Beyond Spokespeople: Leaning Into Authentic Storytelling to Connect
2026 is here, and one of the things we keep seeing asked across social platforms is whether brand-creator partnerships are becoming oversaturated.
To that, we’d say it depends on the type of brand-creator “partnerships” we’re talking about.
For years, brands have relied on spokespeople (creators and influencers) to simply deliver a message about their brand.
But far too often, many of these have fallen into a category of brand-creator messaging that, after several rounds of revisions, became overexamined and overworked to ensure it “aligned” with brand messaging before getting the stamp of approval.
The result? Content that felt less like a creator’s message and more like a brand script handed to the creator to produce.
In that case, yes, those types of “partnerships” in the brand-creator space are oversaturated and no longer work with audiences because many can see through them, and they’re not looking for perfection in a message but for a perspective.
The one-and-done transactional type of “partnerships” is overdone. What’s replacing it and working are the intentional perspectives brands can get from creators who:
1) Genuinely have a connection to the brand
2) Can speak to it with their own flair
3) Have a story worth sharing that doesn’t feel like a hard sell
When audiences see something as genuinely coming from their favorite creators, they engage differently: they trust the brand more and remember it.
Example of a Brand-Creator Partnership that Worked:
A great example of a brand-creator partnership in action is creator Serena Neel, a Las Vegas influencer who has built her audience by doing things her own way while sharing her lifestyle: Lego building, crafting, makeup tutorials, and giving back to her community.
Cricut, a machine-cutting platform for crafters and DIY-ers, teamed up with Serena for a holiday-themed video on YouTube Shorts that resulted in nearly 8 million views.
Audiences followed along to see how she used the product, and it felt natural to both her and the brand because she gave a genuine reason for using it: she wanted to DIY holiday gifts for her friends and family.
The video showed the product in action and demonstrated its ease of use (engraving metal knives), but what made it work was that Serena didn’t treat it any differently from her other DIY videos.
There was no long spiel about the brand, just a simple disclosure in the caption that it was an ad and a quick callout of the Cricut name and the accessories she used, while showing off her DIY result, in the style her chaotic, fun-natured viewers were used to seeing from her.
What worked from this example, and what brands and creators can learn, is that people want to hear from real, relatable people.
Audiences want a story they can follow and get invested in, rather than feeling it’s interrupted by a brand’s message that makes it the main focus, when in reality the video is the message, even if it doesn’t call out the brand’s name or product points multiple times.

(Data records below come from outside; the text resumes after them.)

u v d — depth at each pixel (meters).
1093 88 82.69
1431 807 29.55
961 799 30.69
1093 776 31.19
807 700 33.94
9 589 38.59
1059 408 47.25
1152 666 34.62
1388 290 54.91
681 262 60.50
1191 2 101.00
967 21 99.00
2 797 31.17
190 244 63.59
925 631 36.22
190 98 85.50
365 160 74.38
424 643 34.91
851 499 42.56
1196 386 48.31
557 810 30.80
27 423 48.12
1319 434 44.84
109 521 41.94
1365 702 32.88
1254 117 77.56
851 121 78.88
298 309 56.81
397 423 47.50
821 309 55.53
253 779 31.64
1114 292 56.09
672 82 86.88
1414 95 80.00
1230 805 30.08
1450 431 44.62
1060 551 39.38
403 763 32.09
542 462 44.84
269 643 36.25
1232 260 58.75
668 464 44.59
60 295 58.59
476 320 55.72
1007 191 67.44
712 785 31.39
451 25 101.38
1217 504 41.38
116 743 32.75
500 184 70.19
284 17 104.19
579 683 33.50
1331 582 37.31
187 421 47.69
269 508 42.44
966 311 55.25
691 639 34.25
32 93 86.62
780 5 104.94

A great brand-creator partnership works when it works for both parties.
Yes, Serena is a major influencer, but her content is relatable: DIY projects, Walmart shopping trips, giving back to her community, and even just recounting her day-to-day life.
Her relatability is her credibility, and that same authentic storytelling can work for brands when they identify creators who can genuinely speak to their experience with the brand, not simply rehearse a brand message.